Being clear about freedom matters, because it’s not possible to design systems without clear priorities. And if that’s too hard, we can always defer to Tagore.

 

The Little Quits and Moral Indifference

When I’m on a challenging run, it’s so easy to give up in a hundred different ways. I might pass by our house on a loop 1/2 mile before my goal distance and just think that it’s okay to end early. I might say, I am not going to walk until the stop sign but start walking 1/2 block before I get there. The easiest way to give up is thinking, “I’ll go running tomorrow” and never getting out the door in the first place.

And as I was running today, I realized how many other small, relatively inconsequential moments there are to give up on what I know I probably should do. And it’s not just when running. There’s probably an opportunity to have one of the little quits on most of the decisions I make in a day.

Do I really have to take the trash out right now? Nah. Do I have a second to check the news between meetings instead of staying focused? Sure. I haven’t talked to so and so for years, do I need to call them to console them on their grandmother’s passing? Nah, I can probably just post on their facebook wall. Can I cheat on my diet for the second time this week? Yeah, and to justify it I won’t cheat once for all of next week…I pinky swear.

And so on and so on. There are so many opportunities for little quits. And I’m fairly embarrassed to admit that upon actual reflection I make so many little quits. So many.

There are also opportunities to quit on hugely consequential decisions. Big quits are things like…

Should I fire this person? Nah…maybe I’ll just give them one more chance. Should I get out of this dysfunctional relationship? Nah…maybe they’ll change next time. Do I need to change jobs? Nah…maybe I’ll give it another 6 months. Do we need to abandon this strategy for our company? Nah…maybe if we give it more time things will get better.

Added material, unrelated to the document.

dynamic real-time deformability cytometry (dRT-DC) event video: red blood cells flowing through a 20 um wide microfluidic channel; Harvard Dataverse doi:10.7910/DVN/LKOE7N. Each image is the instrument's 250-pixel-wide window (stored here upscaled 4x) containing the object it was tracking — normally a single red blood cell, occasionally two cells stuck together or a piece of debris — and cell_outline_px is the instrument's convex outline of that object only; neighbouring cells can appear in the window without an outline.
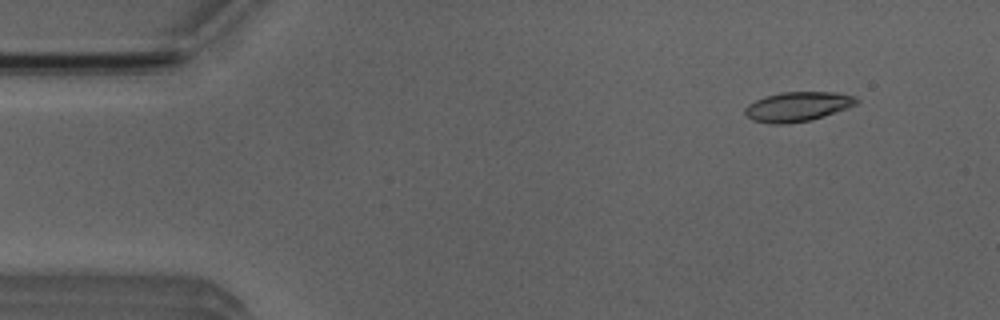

What’s interesting is that we probably don’t make big quits fast enough. For example, my father in law advised me once that in his career, every time he had to let someone go he’d wished he had done it sooner.

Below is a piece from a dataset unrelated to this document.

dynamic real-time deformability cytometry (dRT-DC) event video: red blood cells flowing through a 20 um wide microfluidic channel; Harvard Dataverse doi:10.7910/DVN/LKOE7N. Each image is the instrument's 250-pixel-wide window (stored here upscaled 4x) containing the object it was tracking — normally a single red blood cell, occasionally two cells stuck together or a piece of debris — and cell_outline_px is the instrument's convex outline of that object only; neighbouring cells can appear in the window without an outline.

Little quits really don’t matter much, individually. The problem is for every big decision there are probably several hundred little ones. So as it turns out, over the course of a lifetime little quits may matter more (in aggregate) than the big ones.

But here’s the important point, and it’s kind of a few logical steps out from little and big quits but stay with me.

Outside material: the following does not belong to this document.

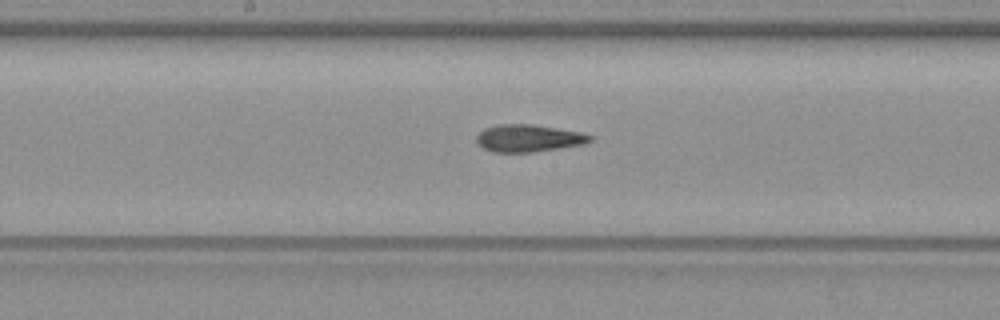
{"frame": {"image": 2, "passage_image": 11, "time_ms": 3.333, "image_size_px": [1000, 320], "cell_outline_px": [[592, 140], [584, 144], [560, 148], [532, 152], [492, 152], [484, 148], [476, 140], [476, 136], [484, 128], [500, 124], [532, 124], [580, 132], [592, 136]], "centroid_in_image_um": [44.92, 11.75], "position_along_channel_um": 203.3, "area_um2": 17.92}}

For a long time - probably for 20 years now, at least - I’ve struggled with the question of the nature of humans. Are we born good or are we born evil? Are most people good, or are most people wicked? Am I good or am I wicked?

On my run today, and thinking of how many times I’ve made little quits - even just on runs - over my lifetime I realized that I’ve been asking the wrong questions.

This whole time, I should’ve been asking about indifference. Are people good, evil, or just indifferent? Do people care about whether they are good or evil? If I really looked at my decisions and my behavior, am I good, evil, or indifferent?

The fact that I make so many little quits, suggest to me that the enemy of good may not only be evil. Indifference may also be the enemy. Why? Because little quits - and the fact I make so many of them - are lazy. They aren’t evil - little quits are too inconsequential for that - but they are demonstrations of the fact that I think it’s okay to let myself off the hook on the little stuff. It’s a signal that the past of least resistance is okay.

But the thing is, it’s not really okay. In aggregate, little quits are not evil. But in aggregate, they aren’t good either.

I am interested in becoming a good person and living in a community of good people. Maybe you are too. If you are, maybe our challenge isn’t ridding ourselves of wickedness. Maybe the real challenge is ridding ourselves of the little quits and the indifference that they represent.